Fig. 5: AnkJ rescues Ceg14-induced ATP depletion in mammalian cells.

a AnkJ rescues Ceg14-induced cell growth arrest. HEK293T cells of 50% confluence were transfected to express the indicated proteins. Images were acquired 24 h post-transfection (left panels). The expression of the relevant proteins was probed with antibody specific for Flag or HA. GAPDH was probed as a loading control (right panels). V, empty vector. Data shown were a representative of three independent experiments with similar results. Scale bar, 20 μm. b AnkJ counteracted cell viability reduction induced by Ceg14. Samples expressed combinations of proteins were used to determined cell viability. c AnkJ rescued ATP depletion induced by Ceg14. HEK293T cells were transfected to express the indicated proteins for 24 h, and lysates of equivalent number of cells were used to measure ATP. The level of ATP in cells transfected with the empty vector was used as the baseline for comparison. Data shown (mean ± s.e.) in (b, c) were from three replicates. Unpaired two-tailed Student’s t-tests were performed. d, e Modulation of cellular ATP levels in Raw264.7 (d) and D. discoideum (e), by Ceg14 and AnkJ during L. pneumophila infection.
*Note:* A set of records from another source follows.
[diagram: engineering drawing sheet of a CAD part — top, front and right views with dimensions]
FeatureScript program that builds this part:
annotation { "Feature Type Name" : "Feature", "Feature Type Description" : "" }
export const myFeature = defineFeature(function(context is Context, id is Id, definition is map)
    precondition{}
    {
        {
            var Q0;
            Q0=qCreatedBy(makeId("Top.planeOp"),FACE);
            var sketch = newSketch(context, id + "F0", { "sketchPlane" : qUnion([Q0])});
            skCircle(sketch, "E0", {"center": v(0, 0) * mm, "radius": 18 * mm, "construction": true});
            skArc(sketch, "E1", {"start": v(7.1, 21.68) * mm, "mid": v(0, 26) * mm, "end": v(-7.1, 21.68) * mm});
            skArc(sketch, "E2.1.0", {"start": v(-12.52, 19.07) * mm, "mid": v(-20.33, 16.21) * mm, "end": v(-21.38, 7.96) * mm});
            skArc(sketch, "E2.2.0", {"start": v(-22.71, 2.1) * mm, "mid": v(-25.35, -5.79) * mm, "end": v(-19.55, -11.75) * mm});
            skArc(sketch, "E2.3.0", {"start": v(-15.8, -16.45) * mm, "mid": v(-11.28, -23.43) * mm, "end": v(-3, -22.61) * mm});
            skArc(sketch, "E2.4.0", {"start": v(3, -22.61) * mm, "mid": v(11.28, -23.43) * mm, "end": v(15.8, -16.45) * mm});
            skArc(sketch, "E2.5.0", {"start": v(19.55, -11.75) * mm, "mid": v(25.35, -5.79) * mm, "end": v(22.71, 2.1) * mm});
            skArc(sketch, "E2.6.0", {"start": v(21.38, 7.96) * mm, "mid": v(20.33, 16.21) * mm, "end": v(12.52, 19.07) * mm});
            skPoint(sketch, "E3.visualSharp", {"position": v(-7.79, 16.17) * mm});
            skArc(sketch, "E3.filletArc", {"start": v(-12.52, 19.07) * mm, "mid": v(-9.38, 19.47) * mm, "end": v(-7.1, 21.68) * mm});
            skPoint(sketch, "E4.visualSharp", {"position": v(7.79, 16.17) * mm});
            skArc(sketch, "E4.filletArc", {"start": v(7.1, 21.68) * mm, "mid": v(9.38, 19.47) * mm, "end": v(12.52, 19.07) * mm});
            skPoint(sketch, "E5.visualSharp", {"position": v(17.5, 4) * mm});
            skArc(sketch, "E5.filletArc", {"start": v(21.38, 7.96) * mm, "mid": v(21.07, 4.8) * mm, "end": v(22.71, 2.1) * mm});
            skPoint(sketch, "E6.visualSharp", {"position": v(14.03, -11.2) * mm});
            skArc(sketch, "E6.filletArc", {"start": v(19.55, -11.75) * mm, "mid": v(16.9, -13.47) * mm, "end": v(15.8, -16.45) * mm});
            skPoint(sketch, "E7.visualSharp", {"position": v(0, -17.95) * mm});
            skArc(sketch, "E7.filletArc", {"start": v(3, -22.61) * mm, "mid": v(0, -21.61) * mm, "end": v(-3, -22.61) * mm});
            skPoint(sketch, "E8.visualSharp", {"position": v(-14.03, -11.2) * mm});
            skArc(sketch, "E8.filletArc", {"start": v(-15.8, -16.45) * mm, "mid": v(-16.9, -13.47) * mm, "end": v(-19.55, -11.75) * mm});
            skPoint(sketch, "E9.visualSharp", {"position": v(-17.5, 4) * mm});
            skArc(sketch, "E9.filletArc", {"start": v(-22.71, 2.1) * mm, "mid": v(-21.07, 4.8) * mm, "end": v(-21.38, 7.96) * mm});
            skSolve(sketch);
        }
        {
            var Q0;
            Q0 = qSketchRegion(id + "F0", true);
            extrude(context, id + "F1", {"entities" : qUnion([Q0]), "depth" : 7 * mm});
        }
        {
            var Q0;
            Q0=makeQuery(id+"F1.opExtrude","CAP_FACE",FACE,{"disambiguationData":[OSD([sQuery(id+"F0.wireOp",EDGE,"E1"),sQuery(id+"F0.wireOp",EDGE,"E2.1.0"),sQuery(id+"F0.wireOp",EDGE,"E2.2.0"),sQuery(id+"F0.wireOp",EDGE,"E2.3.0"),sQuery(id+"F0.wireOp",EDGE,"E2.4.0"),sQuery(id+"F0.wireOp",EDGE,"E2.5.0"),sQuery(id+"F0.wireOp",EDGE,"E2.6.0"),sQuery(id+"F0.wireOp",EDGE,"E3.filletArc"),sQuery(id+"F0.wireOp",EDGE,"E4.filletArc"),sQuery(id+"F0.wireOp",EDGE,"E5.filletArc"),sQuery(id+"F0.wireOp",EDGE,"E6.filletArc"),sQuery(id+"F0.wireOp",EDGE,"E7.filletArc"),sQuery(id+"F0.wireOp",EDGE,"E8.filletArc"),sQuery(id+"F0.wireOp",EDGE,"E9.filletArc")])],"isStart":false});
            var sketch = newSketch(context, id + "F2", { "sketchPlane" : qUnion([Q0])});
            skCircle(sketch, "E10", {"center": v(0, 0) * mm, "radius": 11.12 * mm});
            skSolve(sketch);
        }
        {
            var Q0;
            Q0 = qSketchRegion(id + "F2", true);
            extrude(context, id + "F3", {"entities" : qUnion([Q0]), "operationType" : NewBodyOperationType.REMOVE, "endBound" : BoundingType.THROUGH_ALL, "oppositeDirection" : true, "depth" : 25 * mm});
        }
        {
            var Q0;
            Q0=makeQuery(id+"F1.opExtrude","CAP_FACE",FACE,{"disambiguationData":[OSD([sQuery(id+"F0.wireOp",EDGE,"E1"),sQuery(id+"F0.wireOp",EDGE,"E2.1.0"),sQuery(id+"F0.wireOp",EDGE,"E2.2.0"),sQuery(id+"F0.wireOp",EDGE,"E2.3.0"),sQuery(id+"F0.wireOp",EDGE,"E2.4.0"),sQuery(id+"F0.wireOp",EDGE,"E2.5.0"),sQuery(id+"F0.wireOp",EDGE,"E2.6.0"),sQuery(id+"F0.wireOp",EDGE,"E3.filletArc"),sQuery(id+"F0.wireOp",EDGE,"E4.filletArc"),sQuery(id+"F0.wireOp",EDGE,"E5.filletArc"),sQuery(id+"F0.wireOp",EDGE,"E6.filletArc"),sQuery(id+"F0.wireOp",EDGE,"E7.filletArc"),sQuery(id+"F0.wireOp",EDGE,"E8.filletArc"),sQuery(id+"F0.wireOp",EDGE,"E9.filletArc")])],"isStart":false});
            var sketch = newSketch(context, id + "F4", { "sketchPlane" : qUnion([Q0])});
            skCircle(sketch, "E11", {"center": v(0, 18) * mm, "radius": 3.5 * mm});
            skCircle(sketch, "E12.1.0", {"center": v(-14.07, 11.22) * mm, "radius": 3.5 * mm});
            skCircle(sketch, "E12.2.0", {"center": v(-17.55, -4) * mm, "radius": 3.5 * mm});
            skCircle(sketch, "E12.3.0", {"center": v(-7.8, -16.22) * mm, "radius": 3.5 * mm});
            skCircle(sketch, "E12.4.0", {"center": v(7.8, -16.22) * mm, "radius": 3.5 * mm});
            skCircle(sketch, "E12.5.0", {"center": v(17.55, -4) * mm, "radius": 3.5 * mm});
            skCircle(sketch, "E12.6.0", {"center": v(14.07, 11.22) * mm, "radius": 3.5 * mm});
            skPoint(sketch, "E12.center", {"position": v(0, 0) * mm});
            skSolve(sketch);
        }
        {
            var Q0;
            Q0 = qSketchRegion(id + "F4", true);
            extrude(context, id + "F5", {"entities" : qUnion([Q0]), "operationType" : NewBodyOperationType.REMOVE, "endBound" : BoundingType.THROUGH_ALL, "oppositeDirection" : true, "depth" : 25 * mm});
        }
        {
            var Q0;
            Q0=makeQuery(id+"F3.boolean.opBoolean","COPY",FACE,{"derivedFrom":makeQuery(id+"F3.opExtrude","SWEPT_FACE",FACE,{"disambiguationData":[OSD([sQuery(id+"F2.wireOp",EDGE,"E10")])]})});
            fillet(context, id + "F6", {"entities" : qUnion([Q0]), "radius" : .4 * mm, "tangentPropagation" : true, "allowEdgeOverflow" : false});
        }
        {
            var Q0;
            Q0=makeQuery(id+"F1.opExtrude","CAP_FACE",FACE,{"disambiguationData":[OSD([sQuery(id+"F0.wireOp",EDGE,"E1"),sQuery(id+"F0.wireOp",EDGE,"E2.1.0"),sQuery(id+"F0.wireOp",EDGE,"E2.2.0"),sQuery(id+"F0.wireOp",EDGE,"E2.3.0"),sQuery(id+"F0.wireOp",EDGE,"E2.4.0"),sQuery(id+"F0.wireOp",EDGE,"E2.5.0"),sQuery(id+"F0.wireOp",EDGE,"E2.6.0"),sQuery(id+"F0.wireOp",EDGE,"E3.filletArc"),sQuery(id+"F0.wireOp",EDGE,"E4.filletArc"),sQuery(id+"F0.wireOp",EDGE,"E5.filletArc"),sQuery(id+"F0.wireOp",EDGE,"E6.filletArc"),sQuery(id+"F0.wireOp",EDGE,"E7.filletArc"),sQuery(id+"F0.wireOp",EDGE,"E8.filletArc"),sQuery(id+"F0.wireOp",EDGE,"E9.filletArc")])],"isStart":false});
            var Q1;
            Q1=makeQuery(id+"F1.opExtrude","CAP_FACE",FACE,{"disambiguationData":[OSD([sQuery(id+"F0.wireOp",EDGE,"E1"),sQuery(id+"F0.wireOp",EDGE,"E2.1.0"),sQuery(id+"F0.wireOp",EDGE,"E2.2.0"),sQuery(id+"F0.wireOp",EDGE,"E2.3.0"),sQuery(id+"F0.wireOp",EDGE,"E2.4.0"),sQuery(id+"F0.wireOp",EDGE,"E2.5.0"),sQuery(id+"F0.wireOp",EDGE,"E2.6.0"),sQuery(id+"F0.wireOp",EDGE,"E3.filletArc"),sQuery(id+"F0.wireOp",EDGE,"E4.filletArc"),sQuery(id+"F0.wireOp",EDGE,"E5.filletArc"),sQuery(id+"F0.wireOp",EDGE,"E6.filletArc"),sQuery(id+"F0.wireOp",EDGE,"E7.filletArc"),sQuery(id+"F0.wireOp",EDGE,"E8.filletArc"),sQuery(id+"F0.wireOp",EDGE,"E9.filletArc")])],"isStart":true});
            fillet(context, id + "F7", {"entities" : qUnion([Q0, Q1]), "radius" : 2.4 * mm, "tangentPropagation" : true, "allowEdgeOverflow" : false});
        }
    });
ATP levels were determined in cells infected with the indicated bacterial strains at the indicated time points. The ATP level of uninfected cells at the 5 min time point was used as a control. Results (mean ± s.e.) shown were from three independent experiments. Ordinary one-way ANOVA with multiple comparisons was performed for data analysis. Source data are provided as a Source Data file.